Re: RESEND, HTB(?) softlockup, vanilla 2.6.24

2008-02-17 Thread Jarek Poplawski
On Sun, Feb 17, 2008 at 02:03:33AM +0200, Denys Fedoryshchenko wrote:
 Server is fully redundant now, so i apply patches (but i apply both, probably 
 it will make system more reliable somehow) and i enable required debug 
 options in kernel. So i will try to catch this bug few more times, probably 
 if it will generate more detailed info over netconsole it will be useful.

I guess you mean the patches mentioned in the BUG/ spinlock lockup;
they could be useful, but we are not sure this is the same problem.
Anyway, if there are really stack overflows then we don't need any
bug report after this: with stack data corrupted they would show some
false problems. We need to find which code overflows and why. If you
want to debug this, then try to make this more reproducible e.g. with
CONFIG_4KSTACKS; anyway you should always turn on these options with
such problems: CONFIG_DEBUG_STACKOVERFLOW CONFIG_DEBUG_STACK_USAGE.

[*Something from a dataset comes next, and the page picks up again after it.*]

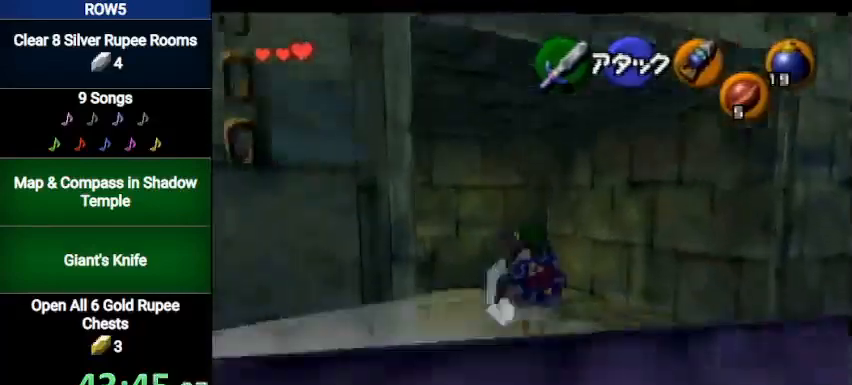
{"buttons": ["L1"], "left_stick": "up-right", "right_stick": "center", "events": [[500, "L1", "down"]]}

 Is there any project to dump console messages/kernel dump to disk? For 
...
I don't know, but there is probably something better: a project by
Intel to save this in some cpu memory (or something...). But again:
we don't need corrupted messages after stack overflow, and, if we
don't let for this, maybe these netconsole messages would be properly
printed and quite enough...

 I notice some code in MTD(CONFIG_MTD_OOPS), but i am not sure it is correct 
 and will work if i will setup MTD emulation for block device.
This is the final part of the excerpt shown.